Or in other words...the history of cruise control is that the name "auto pilot" was explicitly rejected because of the dangerous connotations the term implied about the vehicle's capabilities.

https://www.smithsonianmag.com/innovation/sightless-visionar...

The market Tesla is advertising to is not airplane pilots. It is the general car buying public.

If they are using any terms in their ads in ways other than the way the people the ads are aimed at (the general car buying public) can reasonably be expected to understand them, then I'd expect that could be considered to be negligent.

Much of the general public is going to get their entire idea of what an autopilot can do from what autopilots do in fiction.

The dictionary definition for Americans is:

> A navigation mechanism, as on an aircraft, that automatically maintains a preset course.

https://ahdictionary.com/word/search.html?q=automatic+pilot

Note that “autopilot” and “automatic pilot” are synonyms.

https://ahdictionary.com/word/search.html?q=Autopilot

An autopilot is supposed to be an automatic system, which doesn’t imply supervision.

https://ahdictionary.com/word/search.html?q=automatic

> Self-regulating: an automatic washing machine.

Notably, an aircraft autopilot will NOT avoid hitting anything in its path, or slow down for it, or react to it in any way. It's just that the sky is very big and other aircraft are very small, so random collisions are extremely unlikely.
> an aircraft autopilot will NOT avoid hitting anything in its path, or slow down for it, or react to it in any way

TAWS (terrain) and ACAS (traffic) are built into modern autopilots.

And Tesla lied about its autopilot’s capabilities in proximity to this crash: “In 2016, the company posted a video of what appears to be a car equipped with Autopilot driving on its own. ‘The person in the driver's seat is only there for legal reasons,’ reads a caption that flashes at the beginning of the video. ‘He is not doing anything. The car is driving itself.’ (Six years later, a senior Tesla engineer conceded as part of a separate lawsuit that the video was staged and did not represent the true capabilities of the car.”

https://www.npr.org/2025/07/14/nx-s1-5462851/tesla-lawsuit-a...

Airplanes and automobiles differ in a number of ways.
As is also pointed out ad nauseam, the claims made about autopilot (Tesla) go far beyond the name, partly because they sold a lot of cars on lies about imminent "FSD" and partly because as always Elon Musk can't keep his mouth shut. The issue isn't just the name, it's that the name was part of a full-court-press to mislead customers and probably regulators.

[STUDY MATERIAL]
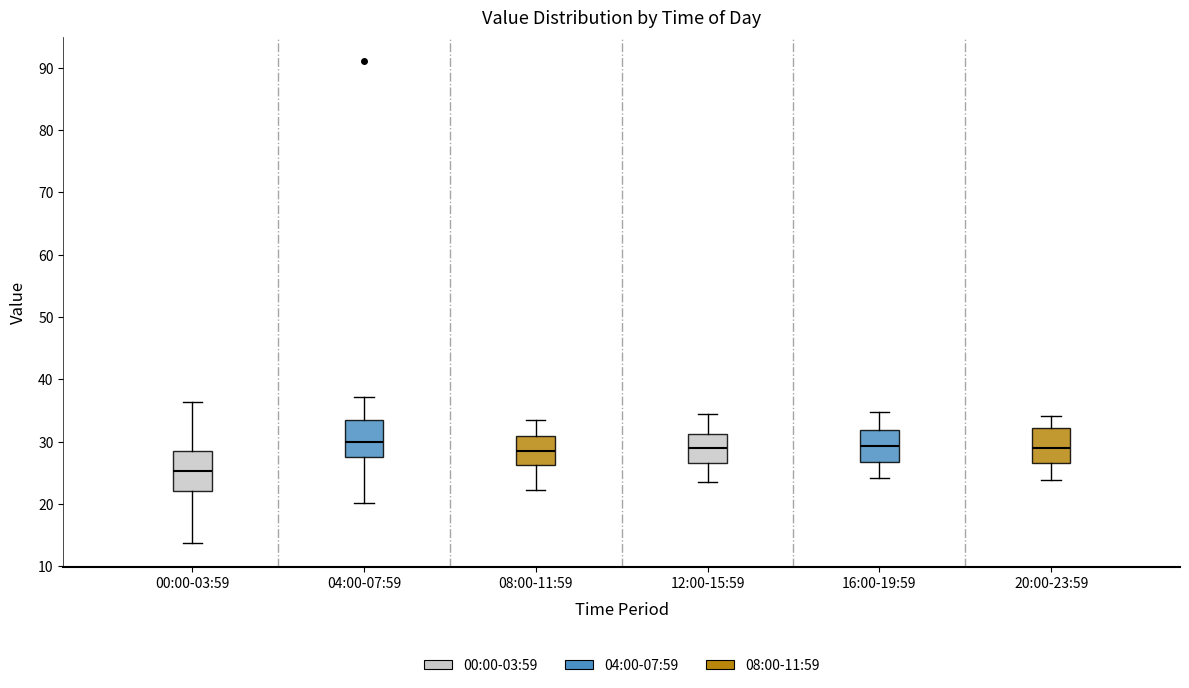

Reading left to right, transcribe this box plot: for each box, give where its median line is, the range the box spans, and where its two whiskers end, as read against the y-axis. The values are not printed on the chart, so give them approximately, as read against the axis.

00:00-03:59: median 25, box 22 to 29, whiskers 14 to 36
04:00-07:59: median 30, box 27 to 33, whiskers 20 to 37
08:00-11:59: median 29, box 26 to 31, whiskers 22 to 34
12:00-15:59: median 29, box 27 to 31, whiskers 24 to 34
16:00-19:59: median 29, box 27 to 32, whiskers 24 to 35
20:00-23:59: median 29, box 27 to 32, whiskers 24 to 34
...
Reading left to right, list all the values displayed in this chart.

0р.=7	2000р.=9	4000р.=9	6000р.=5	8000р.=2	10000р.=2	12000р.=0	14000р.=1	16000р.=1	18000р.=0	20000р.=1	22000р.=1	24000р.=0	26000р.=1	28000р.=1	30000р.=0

[WHAT YOU ARE ASKED TO DO] Can you summarize the Tesla autopilot discussion in two sentences?

[FINISHED EXERCISE] The discussion argues that Tesla's use of "autopilot" misleads the general car-buying public, noting that the name was rejected for cruise control because of its dangerous connotations, that the dictionary defines it as a mechanism that automatically maintains a preset course, and that a 2016 Tesla video of a car driving itself was later conceded to be staged. It also disputes whether aircraft autopilots react to anything in their path, with one side saying they do not and the other citing built-in terrain and traffic systems, and it holds that the name was part of a broader push, along with claims about imminent "FSD," to mislead customers and probably regulators.